Falhart grunted and folded his arms across his chest.

Hurt, Aralorn stopped and adopted his pose, waiting for him to speak.

“Ten years is a long time, Aralorn. Is Sianim so far that you could not visit?”

Aralorn met his eyes. “I wrote nearly every month.” She stopped to clear the defensiveness out of her voice. “I don’t belong here, Hart. Not anymore.”

His black eyebrows rose to meet his brick red hair. “This is your home—of course you belong here. Irrenna has kept your room just the way you left it, hoping you’d visit. Allyn’s toadflax, you’d think we were Darranians the way you—” He stopped abruptly, having been watching her face closely. His jaw dropped for a moment, then he said in a completely different voice, “That is it, isn’t it? Nevyn got to you.

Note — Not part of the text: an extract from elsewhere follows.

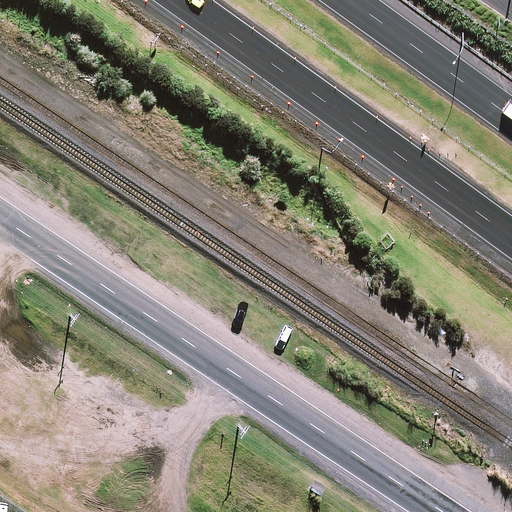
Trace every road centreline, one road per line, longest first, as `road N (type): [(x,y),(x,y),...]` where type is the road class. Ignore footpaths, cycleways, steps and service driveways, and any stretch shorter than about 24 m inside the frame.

Father said he thought it was something of the sort, but I thought you knew better than to listen to the half-crazed prejudices of a Darranian lordling.”

Aralorn smiled ruefully, hurt assuaged by the realization that it was anger, not rejection, that had caused his restraint. “It was more complicated than that, but Nevyn is certainly the main reason I haven’t been back.”

“You’d think that a wizard would be more tolerant,” growled Hart, “and that you would show a little more intelligence.”

That turned her smile into a grin. “He’s not all that happy about being a wizard—he just didn’t have any choice in the matter.”

“You could have won him over if you had wanted to, Aralorn.” He had not yet decided to forgive her. “The man’s not as stupid as he acts sometimes.”

“Maybe,” she conceded. “But, as I said, he wasn’t the only reason I left. I was never cut out to be a Rethian noble-woman, any more than Nevyn could have lived in Darran as a wizard. Sianim is my home now.”